Excerpted data
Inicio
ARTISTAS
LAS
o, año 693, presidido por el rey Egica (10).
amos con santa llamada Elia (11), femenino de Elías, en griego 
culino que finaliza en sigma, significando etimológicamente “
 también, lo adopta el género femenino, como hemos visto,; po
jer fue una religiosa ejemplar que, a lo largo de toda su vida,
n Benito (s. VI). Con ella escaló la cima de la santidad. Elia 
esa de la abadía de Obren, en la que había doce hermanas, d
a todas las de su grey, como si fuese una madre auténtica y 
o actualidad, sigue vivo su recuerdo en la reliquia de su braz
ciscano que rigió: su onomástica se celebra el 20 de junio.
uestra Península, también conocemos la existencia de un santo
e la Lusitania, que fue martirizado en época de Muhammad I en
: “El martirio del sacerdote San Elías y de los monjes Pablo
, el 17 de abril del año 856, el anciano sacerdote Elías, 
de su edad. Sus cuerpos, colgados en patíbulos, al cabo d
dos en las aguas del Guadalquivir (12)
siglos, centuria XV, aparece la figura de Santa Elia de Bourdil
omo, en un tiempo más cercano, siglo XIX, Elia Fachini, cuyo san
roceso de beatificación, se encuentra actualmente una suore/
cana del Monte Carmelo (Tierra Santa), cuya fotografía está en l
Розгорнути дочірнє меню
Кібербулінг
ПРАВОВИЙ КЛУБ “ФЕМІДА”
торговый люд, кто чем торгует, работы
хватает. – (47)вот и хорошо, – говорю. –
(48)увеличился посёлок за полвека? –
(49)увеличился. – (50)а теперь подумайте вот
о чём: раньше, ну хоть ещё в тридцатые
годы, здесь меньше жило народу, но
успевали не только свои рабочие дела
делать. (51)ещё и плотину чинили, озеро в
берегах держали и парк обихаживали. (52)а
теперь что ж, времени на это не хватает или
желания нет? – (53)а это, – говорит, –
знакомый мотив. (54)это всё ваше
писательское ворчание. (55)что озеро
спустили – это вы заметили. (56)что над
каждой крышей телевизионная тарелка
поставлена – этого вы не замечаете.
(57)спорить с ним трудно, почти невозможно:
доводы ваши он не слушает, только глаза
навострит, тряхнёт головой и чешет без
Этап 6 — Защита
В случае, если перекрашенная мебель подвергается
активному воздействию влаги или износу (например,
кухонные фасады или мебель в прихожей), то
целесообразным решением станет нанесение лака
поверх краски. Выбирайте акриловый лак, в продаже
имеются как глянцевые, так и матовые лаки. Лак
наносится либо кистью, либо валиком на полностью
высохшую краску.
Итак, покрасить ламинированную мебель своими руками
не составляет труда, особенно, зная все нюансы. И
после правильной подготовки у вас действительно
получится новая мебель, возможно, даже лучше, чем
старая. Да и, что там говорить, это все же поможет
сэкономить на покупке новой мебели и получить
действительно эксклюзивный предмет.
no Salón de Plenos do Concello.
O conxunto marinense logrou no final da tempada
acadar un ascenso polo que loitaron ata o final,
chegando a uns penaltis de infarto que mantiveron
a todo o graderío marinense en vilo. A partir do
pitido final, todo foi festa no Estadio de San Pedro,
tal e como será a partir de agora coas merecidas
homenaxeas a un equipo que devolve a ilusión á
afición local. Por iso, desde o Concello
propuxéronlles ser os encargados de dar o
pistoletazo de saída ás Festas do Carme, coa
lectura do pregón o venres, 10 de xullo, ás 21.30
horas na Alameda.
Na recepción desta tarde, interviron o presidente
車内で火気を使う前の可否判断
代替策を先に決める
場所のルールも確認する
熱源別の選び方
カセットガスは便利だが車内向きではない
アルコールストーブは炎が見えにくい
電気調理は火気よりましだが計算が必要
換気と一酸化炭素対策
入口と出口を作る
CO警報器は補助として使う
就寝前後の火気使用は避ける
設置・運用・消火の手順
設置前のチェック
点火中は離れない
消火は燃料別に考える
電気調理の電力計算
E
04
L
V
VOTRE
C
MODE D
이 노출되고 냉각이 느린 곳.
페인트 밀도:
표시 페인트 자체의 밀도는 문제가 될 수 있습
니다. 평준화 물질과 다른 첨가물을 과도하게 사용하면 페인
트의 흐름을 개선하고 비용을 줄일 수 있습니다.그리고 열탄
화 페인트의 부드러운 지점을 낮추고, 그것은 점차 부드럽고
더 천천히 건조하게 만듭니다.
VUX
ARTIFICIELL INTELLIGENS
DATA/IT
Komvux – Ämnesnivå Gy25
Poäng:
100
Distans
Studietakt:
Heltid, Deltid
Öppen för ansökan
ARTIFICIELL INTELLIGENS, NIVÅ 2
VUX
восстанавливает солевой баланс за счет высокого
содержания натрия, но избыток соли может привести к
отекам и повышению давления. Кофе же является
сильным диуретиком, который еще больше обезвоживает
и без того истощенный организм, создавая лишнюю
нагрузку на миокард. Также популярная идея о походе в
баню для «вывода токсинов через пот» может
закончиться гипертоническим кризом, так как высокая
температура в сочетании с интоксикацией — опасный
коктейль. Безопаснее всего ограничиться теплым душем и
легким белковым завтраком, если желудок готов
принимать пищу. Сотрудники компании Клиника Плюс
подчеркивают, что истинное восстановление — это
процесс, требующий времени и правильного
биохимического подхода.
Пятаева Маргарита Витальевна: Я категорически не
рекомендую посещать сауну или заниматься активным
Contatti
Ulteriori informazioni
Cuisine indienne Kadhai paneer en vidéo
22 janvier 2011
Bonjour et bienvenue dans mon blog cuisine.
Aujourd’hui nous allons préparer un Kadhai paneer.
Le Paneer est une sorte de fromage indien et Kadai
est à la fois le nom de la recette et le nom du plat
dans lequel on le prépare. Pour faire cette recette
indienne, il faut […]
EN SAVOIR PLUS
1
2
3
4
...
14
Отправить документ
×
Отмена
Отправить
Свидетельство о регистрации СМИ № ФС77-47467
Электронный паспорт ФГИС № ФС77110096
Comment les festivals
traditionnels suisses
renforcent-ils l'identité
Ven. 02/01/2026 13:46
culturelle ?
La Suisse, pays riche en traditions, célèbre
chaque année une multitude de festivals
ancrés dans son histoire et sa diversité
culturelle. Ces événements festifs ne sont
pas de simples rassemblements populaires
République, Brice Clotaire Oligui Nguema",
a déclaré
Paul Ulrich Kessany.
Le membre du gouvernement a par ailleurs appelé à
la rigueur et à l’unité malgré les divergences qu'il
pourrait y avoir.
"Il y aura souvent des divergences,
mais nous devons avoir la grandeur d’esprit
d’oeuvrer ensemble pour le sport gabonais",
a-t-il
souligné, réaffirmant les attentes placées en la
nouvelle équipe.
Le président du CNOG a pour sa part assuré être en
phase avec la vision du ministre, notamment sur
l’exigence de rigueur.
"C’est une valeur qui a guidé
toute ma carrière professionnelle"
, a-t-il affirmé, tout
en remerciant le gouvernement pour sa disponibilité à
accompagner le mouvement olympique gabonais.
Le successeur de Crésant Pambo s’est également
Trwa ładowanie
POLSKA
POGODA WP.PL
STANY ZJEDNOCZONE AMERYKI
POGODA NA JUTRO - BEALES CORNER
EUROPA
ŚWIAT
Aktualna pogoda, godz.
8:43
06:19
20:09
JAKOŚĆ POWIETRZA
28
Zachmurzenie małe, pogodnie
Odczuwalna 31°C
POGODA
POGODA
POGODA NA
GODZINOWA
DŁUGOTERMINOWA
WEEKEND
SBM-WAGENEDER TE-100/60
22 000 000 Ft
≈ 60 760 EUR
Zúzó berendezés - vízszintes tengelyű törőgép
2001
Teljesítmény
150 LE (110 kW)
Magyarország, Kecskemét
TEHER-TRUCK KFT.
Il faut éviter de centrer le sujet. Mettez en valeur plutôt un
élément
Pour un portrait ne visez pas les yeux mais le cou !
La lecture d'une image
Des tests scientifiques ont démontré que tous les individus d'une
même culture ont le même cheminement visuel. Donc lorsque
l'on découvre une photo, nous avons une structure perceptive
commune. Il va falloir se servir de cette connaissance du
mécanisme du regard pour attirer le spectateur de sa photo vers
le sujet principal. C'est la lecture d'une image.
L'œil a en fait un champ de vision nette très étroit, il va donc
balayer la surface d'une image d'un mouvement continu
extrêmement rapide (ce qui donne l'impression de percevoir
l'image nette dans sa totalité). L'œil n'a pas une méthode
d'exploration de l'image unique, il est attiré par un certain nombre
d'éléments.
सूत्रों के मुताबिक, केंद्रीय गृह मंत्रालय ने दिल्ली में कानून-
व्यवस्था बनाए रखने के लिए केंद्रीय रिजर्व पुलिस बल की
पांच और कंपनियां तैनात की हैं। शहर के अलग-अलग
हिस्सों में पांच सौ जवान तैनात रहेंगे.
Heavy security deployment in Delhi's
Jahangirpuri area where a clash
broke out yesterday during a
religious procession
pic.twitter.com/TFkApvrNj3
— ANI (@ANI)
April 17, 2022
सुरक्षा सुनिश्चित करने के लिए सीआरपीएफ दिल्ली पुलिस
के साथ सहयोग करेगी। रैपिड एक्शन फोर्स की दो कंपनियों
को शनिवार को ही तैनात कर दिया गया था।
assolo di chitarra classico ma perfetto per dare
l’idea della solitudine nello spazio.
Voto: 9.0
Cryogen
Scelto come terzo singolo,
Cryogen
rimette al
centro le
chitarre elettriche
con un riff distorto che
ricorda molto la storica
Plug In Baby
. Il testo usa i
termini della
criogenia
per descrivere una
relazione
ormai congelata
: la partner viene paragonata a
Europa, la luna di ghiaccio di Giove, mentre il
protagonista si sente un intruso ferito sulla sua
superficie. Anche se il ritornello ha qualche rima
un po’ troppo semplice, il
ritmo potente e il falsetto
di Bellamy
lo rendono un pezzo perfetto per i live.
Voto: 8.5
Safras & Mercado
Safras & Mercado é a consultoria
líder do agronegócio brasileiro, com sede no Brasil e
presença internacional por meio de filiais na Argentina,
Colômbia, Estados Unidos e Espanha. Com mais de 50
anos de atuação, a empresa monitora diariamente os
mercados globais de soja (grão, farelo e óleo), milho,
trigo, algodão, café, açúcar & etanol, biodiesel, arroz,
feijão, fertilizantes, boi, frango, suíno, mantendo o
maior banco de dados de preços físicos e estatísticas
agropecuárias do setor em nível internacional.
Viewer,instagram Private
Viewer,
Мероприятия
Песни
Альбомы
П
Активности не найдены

Problem details
Each line from the beginning of the listing up to the line where "каждой крышей телевизионная тарелка" appears needs to be given again exactly; please add nothing else.

Response
Inicio
ARTISTAS
LAS
o, año 693, presidido por el rey Egica (10).
amos con santa llamada Elia (11), femenino de Elías, en griego 
culino que finaliza en sigma, significando etimológicamente “
 también, lo adopta el género femenino, como hemos visto,; po
jer fue una religiosa ejemplar que, a lo largo de toda su vida,
n Benito (s. VI). Con ella escaló la cima de la santidad. Elia 
esa de la abadía de Obren, en la que había doce hermanas, d
a todas las de su grey, como si fuese una madre auténtica y 
o actualidad, sigue vivo su recuerdo en la reliquia de su braz
ciscano que rigió: su onomástica se celebra el 20 de junio.
uestra Península, también conocemos la existencia de un santo
e la Lusitania, que fue martirizado en época de Muhammad I en
: “El martirio del sacerdote San Elías y de los monjes Pablo
, el 17 de abril del año 856, el anciano sacerdote Elías, 
de su edad. Sus cuerpos, colgados en patíbulos, al cabo d
dos en las aguas del Guadalquivir (12)
siglos, centuria XV, aparece la figura de Santa Elia de Bourdil
omo, en un tiempo más cercano, siglo XIX, Elia Fachini, cuyo san
roceso de beatificación, se encuentra actualmente una suore/
cana del Monte Carmelo (Tierra Santa), cuya fotografía está en l
Розгорнути дочірнє меню
Кібербулінг
ПРАВОВИЙ КЛУБ “ФЕМІДА”
торговый люд, кто чем торгует, работы
хватает. – (47)вот и хорошо, – говорю. –
(48)увеличился посёлок за полвека? –
(49)увеличился. – (50)а теперь подумайте вот
о чём: раньше, ну хоть ещё в тридцатые
годы, здесь меньше жило народу, но
успевали не только свои рабочие дела
делать. (51)ещё и плотину чинили, озеро в
берегах держали и парк обихаживали. (52)а
теперь что ж, времени на это не хватает или
желания нет? – (53)а это, – говорит, –
знакомый мотив. (54)это всё ваше
писательское ворчание. (55)что озеро
спустили – это вы заметили. (56)что над
каждой крышей телевизионная тарелка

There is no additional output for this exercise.